The probability of any single token when a language model holds maximum entropy. Not zero. Not silence. Every word simultaneously, at equal weight, cancelling.
Four tracks in the machine's own notation — float16 hex values, token indices, probability distributions — read back as spoken word. A second voice runs underneath: the same data, stripped further, looping independently, out of phase.
The a-side plays the human-readable version loud, the data underneath. The b-side inverts this. Neither explains the other.
DORKHOLM 2026
Temperature — the parameter that scales the probability distribution before sampling. At T=0.0001 the distribution collapses: the highest-probability token is chosen with near-certainty every time. Greedy, deterministic, no deviation possible.

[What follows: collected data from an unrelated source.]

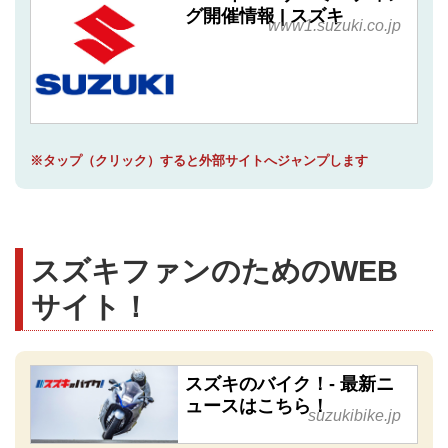
グ開催情報 | スズキ
www1.suzuki.co.jp
※タップ（クリック）すると外部サイトへジャンプします
スズキファンのためのWEB
サイト！
スズキのバイク！- 最新ニ
ュースはこちら！
suzukibike.jp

The same temperature parameter pushed far above 1.0, which flattens the distribution — low-probability tokens become competitive with high-probability ones. Output becomes diffuse, unpredictable, prone to incoherence. The model is still choosing; it just can no longer trust its own weights.
The probability of any single token when the model holds maximum entropy across a vocabulary of 128,000. Not zero — every token is simultaneously possible, at identical, cancelling weight. This is the condition the EP is named after. Silence that isn't silence.
Token index 50257 in GPT-style tokenizers — the padding token, used to fill sequences to a fixed length during training. It carries no semantic content. It is the model speaking into the space after meaning has ended, or before it has begun.